### Supplied data ###
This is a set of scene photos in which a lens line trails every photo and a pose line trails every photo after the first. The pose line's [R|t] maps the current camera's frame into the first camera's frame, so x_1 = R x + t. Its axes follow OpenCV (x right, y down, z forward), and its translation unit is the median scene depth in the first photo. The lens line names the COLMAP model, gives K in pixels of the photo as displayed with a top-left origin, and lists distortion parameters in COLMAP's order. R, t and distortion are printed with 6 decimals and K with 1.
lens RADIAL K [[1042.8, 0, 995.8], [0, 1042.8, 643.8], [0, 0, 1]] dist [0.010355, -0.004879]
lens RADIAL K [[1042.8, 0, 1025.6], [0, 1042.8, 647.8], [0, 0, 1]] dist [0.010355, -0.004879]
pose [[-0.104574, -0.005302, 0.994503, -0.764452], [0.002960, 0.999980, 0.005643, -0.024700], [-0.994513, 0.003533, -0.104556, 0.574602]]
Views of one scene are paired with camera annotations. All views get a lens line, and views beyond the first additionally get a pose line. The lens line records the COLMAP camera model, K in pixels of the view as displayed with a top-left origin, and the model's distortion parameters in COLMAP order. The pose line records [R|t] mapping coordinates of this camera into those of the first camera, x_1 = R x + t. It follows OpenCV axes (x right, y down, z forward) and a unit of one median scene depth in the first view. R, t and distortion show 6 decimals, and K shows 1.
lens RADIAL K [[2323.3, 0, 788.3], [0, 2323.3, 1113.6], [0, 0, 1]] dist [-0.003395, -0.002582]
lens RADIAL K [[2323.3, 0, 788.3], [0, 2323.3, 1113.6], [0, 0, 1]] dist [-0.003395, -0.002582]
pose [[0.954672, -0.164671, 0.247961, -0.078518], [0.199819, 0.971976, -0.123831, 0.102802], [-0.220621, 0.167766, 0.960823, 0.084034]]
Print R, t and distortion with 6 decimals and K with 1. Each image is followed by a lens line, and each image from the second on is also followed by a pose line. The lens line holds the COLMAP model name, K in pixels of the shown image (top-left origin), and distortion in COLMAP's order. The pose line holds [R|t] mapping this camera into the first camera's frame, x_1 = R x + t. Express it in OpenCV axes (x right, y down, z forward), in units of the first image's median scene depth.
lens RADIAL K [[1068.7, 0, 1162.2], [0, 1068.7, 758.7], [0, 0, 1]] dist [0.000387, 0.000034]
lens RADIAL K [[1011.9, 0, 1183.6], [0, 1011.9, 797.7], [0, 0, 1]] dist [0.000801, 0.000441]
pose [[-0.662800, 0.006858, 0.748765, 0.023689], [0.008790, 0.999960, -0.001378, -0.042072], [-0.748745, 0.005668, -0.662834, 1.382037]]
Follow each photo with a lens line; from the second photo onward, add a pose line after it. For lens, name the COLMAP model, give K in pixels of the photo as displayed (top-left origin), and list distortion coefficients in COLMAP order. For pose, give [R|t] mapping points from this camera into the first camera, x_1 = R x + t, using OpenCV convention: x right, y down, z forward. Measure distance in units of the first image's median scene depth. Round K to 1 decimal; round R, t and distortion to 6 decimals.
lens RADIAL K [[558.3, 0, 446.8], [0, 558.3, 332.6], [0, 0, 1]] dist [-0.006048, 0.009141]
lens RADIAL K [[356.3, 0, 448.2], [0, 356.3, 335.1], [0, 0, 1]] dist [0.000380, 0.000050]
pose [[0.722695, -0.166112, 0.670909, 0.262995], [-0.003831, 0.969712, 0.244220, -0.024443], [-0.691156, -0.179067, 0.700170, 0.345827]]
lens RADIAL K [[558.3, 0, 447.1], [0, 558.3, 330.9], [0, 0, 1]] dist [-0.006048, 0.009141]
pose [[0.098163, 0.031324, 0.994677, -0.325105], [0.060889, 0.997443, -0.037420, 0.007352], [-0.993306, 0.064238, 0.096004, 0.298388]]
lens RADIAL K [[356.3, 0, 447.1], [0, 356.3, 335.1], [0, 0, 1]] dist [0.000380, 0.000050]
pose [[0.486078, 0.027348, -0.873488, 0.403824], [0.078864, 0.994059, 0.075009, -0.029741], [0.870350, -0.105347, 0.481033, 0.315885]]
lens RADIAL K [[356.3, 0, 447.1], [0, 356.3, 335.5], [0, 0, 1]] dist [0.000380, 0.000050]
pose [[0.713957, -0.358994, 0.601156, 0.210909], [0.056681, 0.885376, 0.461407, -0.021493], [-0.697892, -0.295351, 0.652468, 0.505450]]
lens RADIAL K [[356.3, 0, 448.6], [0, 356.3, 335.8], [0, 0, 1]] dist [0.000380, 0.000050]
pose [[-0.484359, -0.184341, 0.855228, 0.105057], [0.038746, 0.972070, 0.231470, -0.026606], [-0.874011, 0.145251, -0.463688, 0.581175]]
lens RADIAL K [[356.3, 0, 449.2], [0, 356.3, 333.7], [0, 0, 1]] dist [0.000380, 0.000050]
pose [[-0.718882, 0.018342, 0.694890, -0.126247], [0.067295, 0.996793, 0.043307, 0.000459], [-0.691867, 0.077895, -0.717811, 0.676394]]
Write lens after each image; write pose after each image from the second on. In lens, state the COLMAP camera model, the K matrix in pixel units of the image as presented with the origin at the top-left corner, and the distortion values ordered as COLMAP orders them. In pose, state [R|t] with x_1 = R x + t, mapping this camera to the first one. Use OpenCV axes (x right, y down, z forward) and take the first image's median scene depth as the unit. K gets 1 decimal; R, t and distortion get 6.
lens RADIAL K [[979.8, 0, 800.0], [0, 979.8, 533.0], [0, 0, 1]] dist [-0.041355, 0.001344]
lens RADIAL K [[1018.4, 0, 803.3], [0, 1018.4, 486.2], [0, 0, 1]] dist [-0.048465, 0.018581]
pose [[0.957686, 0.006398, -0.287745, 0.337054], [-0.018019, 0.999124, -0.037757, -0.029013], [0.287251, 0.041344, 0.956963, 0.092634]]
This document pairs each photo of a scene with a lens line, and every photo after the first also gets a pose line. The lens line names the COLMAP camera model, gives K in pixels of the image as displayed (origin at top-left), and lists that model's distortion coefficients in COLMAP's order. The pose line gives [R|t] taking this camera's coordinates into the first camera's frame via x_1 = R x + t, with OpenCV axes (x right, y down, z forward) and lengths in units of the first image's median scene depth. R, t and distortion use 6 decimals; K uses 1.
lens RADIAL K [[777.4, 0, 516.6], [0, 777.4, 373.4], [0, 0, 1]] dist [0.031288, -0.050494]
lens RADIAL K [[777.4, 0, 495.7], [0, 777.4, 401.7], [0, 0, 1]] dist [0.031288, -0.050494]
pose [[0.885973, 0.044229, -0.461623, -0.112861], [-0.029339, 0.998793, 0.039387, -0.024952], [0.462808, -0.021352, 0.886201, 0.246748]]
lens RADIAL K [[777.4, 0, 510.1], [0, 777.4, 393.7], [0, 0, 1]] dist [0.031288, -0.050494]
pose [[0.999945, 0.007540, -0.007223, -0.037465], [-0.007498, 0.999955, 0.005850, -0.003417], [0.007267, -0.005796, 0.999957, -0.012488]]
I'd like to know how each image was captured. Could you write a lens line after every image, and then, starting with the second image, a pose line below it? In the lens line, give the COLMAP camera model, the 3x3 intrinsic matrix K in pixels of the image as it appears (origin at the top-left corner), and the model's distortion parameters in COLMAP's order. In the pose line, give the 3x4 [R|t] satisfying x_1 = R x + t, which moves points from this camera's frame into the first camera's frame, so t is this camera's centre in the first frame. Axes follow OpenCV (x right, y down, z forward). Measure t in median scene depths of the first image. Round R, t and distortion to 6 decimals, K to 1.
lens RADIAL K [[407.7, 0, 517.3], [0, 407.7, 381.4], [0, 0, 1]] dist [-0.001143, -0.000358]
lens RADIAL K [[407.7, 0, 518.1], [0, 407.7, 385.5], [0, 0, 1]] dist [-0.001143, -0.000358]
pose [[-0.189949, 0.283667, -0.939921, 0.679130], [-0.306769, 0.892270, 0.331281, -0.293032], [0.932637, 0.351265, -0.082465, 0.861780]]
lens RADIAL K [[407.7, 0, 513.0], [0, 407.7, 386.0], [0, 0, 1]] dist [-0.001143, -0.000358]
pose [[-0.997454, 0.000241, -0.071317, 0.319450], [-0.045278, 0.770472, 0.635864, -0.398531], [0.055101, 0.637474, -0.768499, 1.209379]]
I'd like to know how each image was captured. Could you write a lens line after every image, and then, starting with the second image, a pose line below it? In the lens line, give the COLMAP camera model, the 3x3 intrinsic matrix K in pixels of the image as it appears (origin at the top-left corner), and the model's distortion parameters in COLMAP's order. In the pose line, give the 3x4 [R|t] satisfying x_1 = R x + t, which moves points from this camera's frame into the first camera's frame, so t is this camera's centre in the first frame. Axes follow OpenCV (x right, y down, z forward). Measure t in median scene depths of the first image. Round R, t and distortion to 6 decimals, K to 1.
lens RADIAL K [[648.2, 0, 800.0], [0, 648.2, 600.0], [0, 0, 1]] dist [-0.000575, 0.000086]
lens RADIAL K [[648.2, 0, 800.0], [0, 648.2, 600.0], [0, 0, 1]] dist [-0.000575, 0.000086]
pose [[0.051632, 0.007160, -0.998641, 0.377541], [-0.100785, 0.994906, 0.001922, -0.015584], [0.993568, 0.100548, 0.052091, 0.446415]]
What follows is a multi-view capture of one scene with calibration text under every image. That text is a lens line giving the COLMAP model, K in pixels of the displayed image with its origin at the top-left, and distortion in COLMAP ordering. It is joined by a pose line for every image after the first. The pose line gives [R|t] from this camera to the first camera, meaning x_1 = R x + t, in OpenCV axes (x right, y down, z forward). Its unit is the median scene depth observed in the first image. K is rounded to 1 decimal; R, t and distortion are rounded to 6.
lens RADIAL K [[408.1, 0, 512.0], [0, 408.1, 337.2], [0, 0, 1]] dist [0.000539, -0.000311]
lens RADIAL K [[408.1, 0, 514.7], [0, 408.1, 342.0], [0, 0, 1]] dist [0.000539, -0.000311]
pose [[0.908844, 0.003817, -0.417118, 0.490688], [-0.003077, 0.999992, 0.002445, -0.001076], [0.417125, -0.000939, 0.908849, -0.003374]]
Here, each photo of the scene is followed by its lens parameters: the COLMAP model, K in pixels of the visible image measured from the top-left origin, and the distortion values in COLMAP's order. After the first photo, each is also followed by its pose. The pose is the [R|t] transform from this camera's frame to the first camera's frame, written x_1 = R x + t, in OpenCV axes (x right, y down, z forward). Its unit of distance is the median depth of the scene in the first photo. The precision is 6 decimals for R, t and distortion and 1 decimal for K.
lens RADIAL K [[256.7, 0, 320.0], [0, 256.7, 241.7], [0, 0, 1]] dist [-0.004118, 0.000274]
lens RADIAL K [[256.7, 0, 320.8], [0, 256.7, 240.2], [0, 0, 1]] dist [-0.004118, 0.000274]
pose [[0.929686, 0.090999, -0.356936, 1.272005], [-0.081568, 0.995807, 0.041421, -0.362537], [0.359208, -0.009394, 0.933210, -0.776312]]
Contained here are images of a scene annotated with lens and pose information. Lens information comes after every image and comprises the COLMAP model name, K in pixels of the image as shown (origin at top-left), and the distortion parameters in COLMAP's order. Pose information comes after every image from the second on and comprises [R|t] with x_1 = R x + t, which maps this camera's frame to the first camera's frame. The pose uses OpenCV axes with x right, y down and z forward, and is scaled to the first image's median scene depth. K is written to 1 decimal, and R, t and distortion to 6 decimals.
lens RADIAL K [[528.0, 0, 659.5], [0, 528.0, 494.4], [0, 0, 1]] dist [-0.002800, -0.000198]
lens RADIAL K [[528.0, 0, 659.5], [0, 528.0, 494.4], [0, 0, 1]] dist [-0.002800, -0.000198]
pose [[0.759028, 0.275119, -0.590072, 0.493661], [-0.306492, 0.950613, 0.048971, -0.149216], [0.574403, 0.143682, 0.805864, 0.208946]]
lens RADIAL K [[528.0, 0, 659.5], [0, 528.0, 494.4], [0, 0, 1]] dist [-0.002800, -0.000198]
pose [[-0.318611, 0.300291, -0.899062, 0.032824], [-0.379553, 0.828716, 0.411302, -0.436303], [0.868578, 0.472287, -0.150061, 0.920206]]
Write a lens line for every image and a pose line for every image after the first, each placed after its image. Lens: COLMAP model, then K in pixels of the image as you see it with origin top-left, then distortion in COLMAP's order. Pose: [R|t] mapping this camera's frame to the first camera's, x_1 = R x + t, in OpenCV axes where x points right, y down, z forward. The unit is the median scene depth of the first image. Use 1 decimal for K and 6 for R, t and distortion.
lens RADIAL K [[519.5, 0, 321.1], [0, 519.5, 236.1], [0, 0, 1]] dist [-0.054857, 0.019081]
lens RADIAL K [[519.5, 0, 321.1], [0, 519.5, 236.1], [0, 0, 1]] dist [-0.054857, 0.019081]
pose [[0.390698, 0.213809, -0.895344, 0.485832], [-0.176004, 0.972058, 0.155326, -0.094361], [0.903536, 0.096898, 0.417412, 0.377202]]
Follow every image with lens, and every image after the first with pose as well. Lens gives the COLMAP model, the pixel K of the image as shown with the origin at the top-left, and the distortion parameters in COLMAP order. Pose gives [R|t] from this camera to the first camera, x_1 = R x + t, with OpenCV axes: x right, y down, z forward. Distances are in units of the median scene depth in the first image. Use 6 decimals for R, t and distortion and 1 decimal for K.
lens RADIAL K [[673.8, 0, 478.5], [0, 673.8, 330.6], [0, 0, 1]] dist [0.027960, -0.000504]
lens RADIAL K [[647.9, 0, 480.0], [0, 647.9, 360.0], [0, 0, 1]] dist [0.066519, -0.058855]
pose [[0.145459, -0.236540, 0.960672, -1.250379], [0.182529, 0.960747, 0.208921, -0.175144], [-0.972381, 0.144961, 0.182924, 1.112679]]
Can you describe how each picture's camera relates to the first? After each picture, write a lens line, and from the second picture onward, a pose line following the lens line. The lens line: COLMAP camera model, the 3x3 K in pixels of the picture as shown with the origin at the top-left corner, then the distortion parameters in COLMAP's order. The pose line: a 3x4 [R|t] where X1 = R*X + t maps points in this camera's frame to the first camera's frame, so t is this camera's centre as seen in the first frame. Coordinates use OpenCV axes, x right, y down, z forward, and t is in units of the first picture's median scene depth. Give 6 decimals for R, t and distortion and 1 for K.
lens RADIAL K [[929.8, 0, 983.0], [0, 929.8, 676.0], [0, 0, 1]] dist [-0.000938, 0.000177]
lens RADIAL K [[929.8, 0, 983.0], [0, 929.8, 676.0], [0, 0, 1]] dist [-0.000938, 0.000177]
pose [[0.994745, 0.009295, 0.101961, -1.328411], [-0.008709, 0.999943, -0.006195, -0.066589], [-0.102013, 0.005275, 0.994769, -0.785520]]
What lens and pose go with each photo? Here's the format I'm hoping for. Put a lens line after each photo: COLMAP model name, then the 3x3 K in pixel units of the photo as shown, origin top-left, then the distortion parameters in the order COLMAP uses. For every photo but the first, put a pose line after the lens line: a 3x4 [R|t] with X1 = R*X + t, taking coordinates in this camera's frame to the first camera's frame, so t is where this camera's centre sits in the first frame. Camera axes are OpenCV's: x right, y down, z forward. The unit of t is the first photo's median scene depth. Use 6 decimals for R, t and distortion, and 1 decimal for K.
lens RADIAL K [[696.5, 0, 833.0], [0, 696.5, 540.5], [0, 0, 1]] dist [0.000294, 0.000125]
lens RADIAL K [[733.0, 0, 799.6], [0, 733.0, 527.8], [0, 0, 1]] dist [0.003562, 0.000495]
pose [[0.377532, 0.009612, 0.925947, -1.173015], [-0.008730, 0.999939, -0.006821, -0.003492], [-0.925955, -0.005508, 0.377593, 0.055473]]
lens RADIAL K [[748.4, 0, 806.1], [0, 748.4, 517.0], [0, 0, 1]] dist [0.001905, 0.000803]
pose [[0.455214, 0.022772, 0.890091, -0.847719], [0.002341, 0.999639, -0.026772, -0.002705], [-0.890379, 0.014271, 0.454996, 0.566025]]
###
### Work instruction
Reproduce the listing precisely, starting at the line containing "Views of one" and ending at the line containing "0.167766, 0.960823, 0.084034]]", including both of those lines.

### Reply to the exercise
Views of one scene are paired with camera annotations. All views get a lens line, and views beyond the first additionally get a pose line. The lens line records the COLMAP camera model, K in pixels of the view as displayed with a top-left origin, and the model's distortion parameters in COLMAP order. The pose line records [R|t] mapping coordinates of this camera into those of the first camera, x_1 = R x + t. It follows OpenCV axes (x right, y down, z forward) and a unit of one median scene depth in the first view. R, t and distortion show 6 decimals, and K shows 1.
lens RADIAL K [[2323.3, 0, 788.3], [0, 2323.3, 1113.6], [0, 0, 1]] dist [-0.003395, -0.002582]
lens RADIAL K [[2323.3, 0, 788.3], [0, 2323.3, 1113.6], [0, 0, 1]] dist [-0.003395, -0.002582]
pose [[0.954672, -0.164671, 0.247961, -0.078518], [0.199819, 0.971976, -0.123831, 0.102802], [-0.220621, 0.167766, 0.960823, 0.084034]]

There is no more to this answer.